Rebecca Lynn - 11/26/71
Paula Renee - 11/17/74
I am writing this on November 16.  On this day in 1974 our first child, Rebecca (who would turn three on November 26 of that year) and I enjoyed her last day as an only child.  We read, had her three-year-old picture taken at Olan Mills and made Rice Krispie treats.

Later that night I was headed to Erlanger Hospital in Chattanooga, Tennessee where her little sister, Renee was born.

To say that both of these girls have been a blessing in my life seems way too simple.  The song "I've been waiting for you" from Mama Mia 2 describes the way I felt when Becca was born.  I had no idea how much I wanted a little girl until I held her in my arms that first day.

And if I thought having one little girl was a blessing - having two has been huge!

Through the years, both of my daughters have continued to bring me such joy.  They have become strong women who love God, their husbands and their children.

They are independent and they allow me to be independent as well.  But you let something happen in my life, they are all over it.

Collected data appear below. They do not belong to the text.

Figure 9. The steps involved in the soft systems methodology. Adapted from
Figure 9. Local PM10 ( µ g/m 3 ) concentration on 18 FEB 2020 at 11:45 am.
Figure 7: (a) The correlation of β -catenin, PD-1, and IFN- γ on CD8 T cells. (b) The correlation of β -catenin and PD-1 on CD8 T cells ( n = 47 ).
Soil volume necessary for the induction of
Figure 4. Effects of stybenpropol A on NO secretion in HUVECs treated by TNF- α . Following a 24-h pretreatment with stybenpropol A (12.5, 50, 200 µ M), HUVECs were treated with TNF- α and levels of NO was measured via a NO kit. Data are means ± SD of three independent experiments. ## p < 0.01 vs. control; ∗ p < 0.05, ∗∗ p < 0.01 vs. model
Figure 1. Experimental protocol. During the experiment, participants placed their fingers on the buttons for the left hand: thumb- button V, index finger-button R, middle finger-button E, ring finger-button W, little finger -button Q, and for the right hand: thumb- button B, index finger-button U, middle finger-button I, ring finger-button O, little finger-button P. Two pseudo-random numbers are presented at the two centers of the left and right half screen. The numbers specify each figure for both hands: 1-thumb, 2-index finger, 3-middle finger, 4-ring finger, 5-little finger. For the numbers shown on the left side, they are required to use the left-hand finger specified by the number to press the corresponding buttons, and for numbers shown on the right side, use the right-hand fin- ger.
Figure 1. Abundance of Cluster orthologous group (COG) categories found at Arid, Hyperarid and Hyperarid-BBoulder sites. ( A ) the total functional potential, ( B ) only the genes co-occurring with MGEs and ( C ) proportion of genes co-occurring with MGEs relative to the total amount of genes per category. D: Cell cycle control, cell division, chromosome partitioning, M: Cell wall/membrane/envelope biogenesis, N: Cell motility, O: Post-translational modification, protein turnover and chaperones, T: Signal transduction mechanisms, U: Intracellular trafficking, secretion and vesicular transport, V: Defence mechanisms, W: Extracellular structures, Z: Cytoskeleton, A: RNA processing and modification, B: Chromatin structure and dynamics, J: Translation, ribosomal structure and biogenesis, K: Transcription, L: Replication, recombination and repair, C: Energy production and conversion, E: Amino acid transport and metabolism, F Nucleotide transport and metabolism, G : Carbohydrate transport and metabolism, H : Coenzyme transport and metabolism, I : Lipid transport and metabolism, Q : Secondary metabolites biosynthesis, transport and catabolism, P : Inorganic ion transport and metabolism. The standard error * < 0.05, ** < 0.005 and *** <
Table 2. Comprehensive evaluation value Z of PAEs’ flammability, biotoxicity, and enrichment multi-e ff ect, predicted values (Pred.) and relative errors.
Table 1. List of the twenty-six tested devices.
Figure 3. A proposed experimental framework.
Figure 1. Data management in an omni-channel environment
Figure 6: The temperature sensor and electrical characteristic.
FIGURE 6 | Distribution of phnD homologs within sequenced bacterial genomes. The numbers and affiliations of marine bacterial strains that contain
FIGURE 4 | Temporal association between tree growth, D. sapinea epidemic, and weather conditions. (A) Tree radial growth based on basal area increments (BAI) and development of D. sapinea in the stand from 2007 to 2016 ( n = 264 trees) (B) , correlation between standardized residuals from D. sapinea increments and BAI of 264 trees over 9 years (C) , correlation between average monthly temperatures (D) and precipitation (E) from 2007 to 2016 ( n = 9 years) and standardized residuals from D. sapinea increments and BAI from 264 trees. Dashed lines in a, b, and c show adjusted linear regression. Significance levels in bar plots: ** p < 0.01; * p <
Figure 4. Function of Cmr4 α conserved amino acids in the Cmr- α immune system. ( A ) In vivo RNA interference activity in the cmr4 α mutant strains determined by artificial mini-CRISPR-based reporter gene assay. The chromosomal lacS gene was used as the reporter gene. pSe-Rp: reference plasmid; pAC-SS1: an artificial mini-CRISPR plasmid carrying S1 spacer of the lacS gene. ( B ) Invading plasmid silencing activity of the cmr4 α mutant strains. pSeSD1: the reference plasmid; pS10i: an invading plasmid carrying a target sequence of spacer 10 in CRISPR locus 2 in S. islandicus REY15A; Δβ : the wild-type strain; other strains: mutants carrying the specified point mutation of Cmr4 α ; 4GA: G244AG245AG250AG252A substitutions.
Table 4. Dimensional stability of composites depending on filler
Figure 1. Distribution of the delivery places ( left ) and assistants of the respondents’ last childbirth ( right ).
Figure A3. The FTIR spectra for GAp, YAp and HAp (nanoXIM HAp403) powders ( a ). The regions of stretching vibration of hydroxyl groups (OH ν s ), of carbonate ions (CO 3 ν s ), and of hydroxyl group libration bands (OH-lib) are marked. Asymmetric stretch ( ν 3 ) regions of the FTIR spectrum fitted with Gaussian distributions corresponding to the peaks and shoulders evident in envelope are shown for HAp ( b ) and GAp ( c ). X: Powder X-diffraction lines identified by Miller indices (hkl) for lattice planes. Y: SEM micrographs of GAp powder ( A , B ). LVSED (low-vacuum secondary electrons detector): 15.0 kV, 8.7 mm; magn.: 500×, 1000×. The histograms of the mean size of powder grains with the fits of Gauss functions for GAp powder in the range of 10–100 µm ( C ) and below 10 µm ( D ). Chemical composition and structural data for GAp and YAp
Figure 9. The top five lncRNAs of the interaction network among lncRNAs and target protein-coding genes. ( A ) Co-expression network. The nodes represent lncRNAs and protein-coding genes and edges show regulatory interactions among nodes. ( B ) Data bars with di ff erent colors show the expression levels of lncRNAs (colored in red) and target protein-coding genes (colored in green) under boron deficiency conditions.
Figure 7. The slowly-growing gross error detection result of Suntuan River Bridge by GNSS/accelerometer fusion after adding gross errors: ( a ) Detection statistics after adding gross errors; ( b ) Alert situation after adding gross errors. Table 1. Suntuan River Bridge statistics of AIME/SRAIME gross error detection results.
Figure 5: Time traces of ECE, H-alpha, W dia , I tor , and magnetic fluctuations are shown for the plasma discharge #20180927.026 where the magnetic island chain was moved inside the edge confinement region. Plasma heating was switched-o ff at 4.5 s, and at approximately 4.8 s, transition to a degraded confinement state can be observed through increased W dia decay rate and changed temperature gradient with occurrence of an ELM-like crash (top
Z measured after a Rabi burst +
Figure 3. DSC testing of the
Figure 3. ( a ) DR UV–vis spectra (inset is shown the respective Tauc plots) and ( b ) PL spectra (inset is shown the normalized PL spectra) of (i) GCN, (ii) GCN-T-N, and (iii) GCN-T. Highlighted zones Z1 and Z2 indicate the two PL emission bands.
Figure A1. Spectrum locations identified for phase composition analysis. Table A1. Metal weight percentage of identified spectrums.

Within hours on what can easily be the most difficult day of my life, November 17, 1998, the day I learned that Rich Suhey had "not survived"cardiac arrest, my daughters and their brother were at my side. For 21 years they have continued "to let me be" when they didn't see a need and to be right where they should when there's an issue that requires their assistance and encouragement.

Do I really like all of the fruits and vegetables that go into a horn of plenty?  And neither do I like the sad things that I have happened in my life.  However, I know that all of the ups and downs, good tasting fruit and nasty vegetables combine into my own personal horn of plenty.

I really am blessed abundantly!  And I thank God for my family and friends who have made that a reality.

May your life be filled with enough Sunshine 
to make you appreciate the Shadows




1 comment:

  1. Beautiful. Love you and praying for you on the eve of a happy and sad day.